Schematic representation of molecular pathways activated by D-aspartete in Leydig cell (Di Fiore et al., 2016). cAMP = cyclic adenosine monophosphate; MAPK = mitogen-activated protein kinase; STAR = steroidogenic acute regulatory protein; CYP11AL = P450 cholesterol side-chain cleavage; HSD3B1 = 3β-hydroxysteroid dehydrogenase; HSD17B3 = 17β-hydroxysteroid dehydrogenase; CYP19A1 = cytochrome P450 aromatase; SRD5A1 = 5α-reductase; AR = androgen receptor; ESR = estrogen receptor.

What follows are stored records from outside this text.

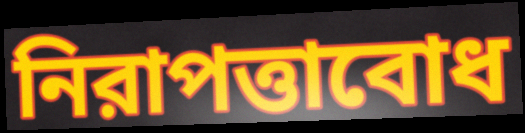
নিরাপত্তাবোধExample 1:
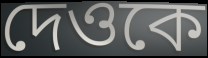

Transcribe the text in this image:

দেওকে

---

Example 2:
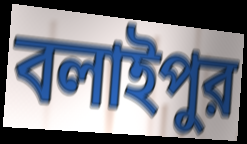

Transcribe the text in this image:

বলাইপুর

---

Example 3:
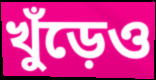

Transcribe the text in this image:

খুঁড়েও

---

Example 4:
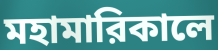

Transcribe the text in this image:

মহামারিকালে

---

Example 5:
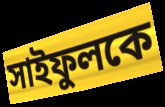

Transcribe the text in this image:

সাইফুলকে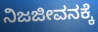
ನಿಜಜೀವನಕ್ಕೆ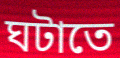
ঘটাতে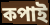
কপাই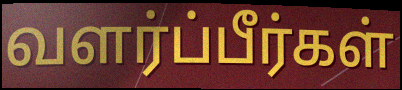
வளர்ப்பீர்கள்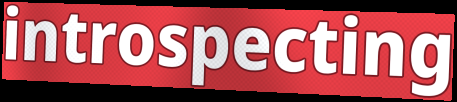
introspectingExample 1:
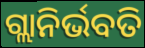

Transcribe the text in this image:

ଗ୍ଲାନିର୍ଭବତି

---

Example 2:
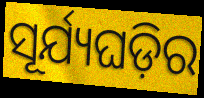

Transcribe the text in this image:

ସୂର୍ଯ୍ୟଘଡ଼ିର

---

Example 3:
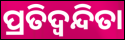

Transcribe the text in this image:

ପ୍ରତିଦ୍ଵନ୍ଦିତା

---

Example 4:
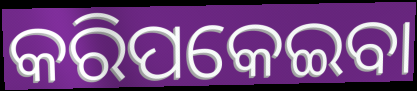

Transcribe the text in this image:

କରିପକେଇବା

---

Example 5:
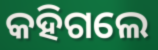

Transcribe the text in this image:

କହିଗଲେ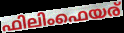
ഫിലിംഫെയര്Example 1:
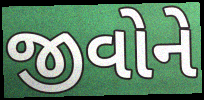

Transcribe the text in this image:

જીવોને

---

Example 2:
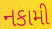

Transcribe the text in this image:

નકામી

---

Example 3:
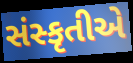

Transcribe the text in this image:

સંસ્કૃતીએ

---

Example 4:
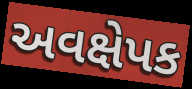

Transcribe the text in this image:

અવક્ષેપક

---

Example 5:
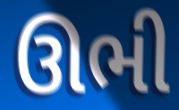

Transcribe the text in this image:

ઊભીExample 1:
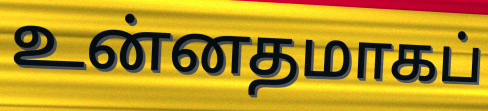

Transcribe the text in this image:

உன்னதமாகப்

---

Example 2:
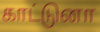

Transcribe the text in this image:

காட்டுனா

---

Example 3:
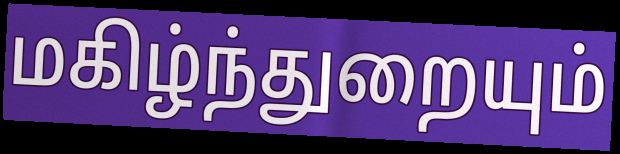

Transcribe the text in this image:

Serving as endogenous neurotransmitter

D-aspartate is founded in the multitude brain regions (Palazzo et al., 2016), such as hippocampus and prefrontal. In mammals, D-aspartate is found in synaptic vesicles of nerve endings (D'Aniello et al., 2011) and maintains long-term potentiation and regulatory effect on the synaptic plasticity decay in the hippocampus of rodents (Errico et al., 2011a, Errico et al., 2011b). D-aspartate excites dopamine neurons and exerts a protective uptake mechanism by stimulating NMDA receptor and metabotropic glutamate receptors to prevent the neuronal degeneration (Krashia et al., 2016). Also, DDO with the change of D-aspartate concentration has been reported to regulate the homeostasis of glutamatergic system and, thus, suppresses neurodegenerative processes (Cristino et al., 2015). Moreover, D-aspartate plays important roles in plasticity, physiology, neuronal dendritic morphology, gray matter volume, and brain activity in mammals (Errico et al., 2014). For example, treatment with D-aspartate (20 mmol/L) in drinking water markedly alleviates mechanical allodynia through glutamate neurotransmission normalization after spared nerve injury in neuropathic mice (Palazzo et al., 2016).

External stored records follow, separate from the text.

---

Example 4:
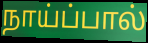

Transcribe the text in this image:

நாய்ப்பால்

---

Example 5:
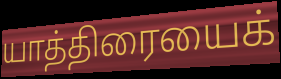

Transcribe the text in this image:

யாத்திரையைக்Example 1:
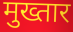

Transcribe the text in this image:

मुख्तार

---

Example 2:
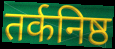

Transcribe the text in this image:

तर्कनिष्ठ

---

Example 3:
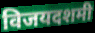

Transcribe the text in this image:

विजयदशमी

Regulation of hormone release

D-aspartate plays an important role in the synthesis and release of hormones, such as glucocorticoids, prolactin, oxytocin, growth hormone (D’Aniello et al., 2000), and steroids in the prefrontal cortex and hippocampus (D'Aniello et al., 2017). D-aspartate was reported to promote the release of gonadotropin-releasing hormone by stimulating luteinizing hormone secretion in the pituitary gland (D'Aniello et al., 2000). Likewise, D-aspartate is positively associated with serum luteinizing hormone, androstenedione, and testosterone concentrations through increasing steroidogenic acute regulatory protein, P450 cholesterol side-chain cleavage enzyme, and 3b-hydroxysteroid dehydrogenase/D5-D4 isomerases gene expressions in rat testis and Leydig cells (Raucci et al., 2014).

D-aspartate in diseases

Due to antioxidant potential, D-aspartate plays an important role in the endocrine and nervous system to prevent or treat neurological diseases and reproductive diseases (Afraei et al., 2017, Boccella et al., 2015, D'Aniello et al., 2017). D-aspartate regulates nociceptive specific neuron electrophysiological activity and behavior to reflect the pain conditions (Boccella et al., 2015). Meanwhile, D-aspartate also serves as a pharmacological tool in chronic pain to relieve related psychiatric condition, including Alzheimer's disease (D'Aniello et al., 2017). Injection of D-aspartate has a sedative effect with and without a hypnotic effect (Erwan et al., 2014). The potential mechanism may be that D-aspartate can activate NMDAR-mediated neurotransmission in the core of the postsynaptic density and then enhances glutamate signaling in the postsynaptic site, which is responsible to antipsychotic and schizophrenia treatment (de Bartolomeis et al., 2015).

Conclusion

D-aspartate is widely detected in animals and human with D-enantiomers and can be metabolized by D-aspartate racemase and DDO. D-aspartate mainly serves as a neurotransmitter and plays important roles in growth performance, reproduction, nervous, and endocrine mediatory functions, whereas the effects of D-aspartate on intestinal absorption and mechanism of feed intake need further studies.

Conflicts of interest

No potential conflicts of interest were reported by the authors.